US-Südstaaten werben um deutsche Unternehmen

Vor allem südliche US-Bundesstaaten nutzen diese Situation und bieten neben günstiger Energie gleich auch Steuererleichterungen und andere Hilfen an. Besonders rührig ist Oklahoma: So haben die deutschen Unternehmen Lufthansa, Aldi, Fresenius und Siemens laut Handelsblatt dort zusammen rund 300 Millionen US$ in den Ausbau ihrer US-Niederlassungen investiert. Einem Focus-Bericht zufolge schicken die Bundessstaaten sogar Personal nach Deutschland, um die Bedarfe deutscher Unternehmen zu ermitteln und ihnen dadurch den Start in den USA zu erleichtern.

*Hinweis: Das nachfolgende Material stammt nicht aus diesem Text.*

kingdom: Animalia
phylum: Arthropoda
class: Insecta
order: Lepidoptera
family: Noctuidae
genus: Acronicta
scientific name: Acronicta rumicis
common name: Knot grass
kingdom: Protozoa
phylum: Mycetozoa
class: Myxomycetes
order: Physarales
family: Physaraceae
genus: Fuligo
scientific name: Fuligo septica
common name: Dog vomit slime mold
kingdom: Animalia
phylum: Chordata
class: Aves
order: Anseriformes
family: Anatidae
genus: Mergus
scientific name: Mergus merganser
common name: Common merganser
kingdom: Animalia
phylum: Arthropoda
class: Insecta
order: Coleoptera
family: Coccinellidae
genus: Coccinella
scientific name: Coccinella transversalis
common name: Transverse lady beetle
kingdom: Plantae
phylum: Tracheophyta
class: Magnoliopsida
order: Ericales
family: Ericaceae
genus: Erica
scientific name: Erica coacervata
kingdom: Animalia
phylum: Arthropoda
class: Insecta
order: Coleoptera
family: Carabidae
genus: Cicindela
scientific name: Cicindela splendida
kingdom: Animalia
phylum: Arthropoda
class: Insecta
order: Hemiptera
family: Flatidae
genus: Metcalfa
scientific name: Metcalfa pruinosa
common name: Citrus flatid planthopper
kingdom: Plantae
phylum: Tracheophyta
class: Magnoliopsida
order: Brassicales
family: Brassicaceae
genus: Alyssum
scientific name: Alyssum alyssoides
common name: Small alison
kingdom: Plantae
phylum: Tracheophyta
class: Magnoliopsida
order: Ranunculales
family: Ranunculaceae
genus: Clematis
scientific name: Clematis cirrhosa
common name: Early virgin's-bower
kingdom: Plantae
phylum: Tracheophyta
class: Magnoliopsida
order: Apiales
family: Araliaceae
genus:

US-Südstaaten punkten bei europäischen Herstellern auch durch niedrigere Löhne und einen geringeren gewerkschaftlichen Organisationsgrad im Vergleich zu vielen anderen Landesteilen. Zudem wollen viele Unternehmen näher an ihren nordamerikanischen Kunden produzieren und sie beziehen auch mehr Teile vor Ort, selbst wenn sie dann teurer sind. Denn: „Die Lieferzeit per Seeweg aus Asien hat sich gegenüber der Vor-Corona-Zeit in etwa verdoppelt - und der Zeitfaktor ist oft schlimmer als die Zusatzkosten, etwa durch Diversifizierung der Lieferquellen“, sagt Bernd Fischer, Chief Executive Officer (CEO) von KS Kolbenschmidt U.S., Teil der Rheinmetall-Gruppe. Der Zulieferer stellt in seinem Werk in Marinette, Wisconsin, Aluminium- und Stahlkolben her und hat wie so viele damit zu kämpfen, dass die sensiblen Lieferketten nicht mehr synchronisiert sind.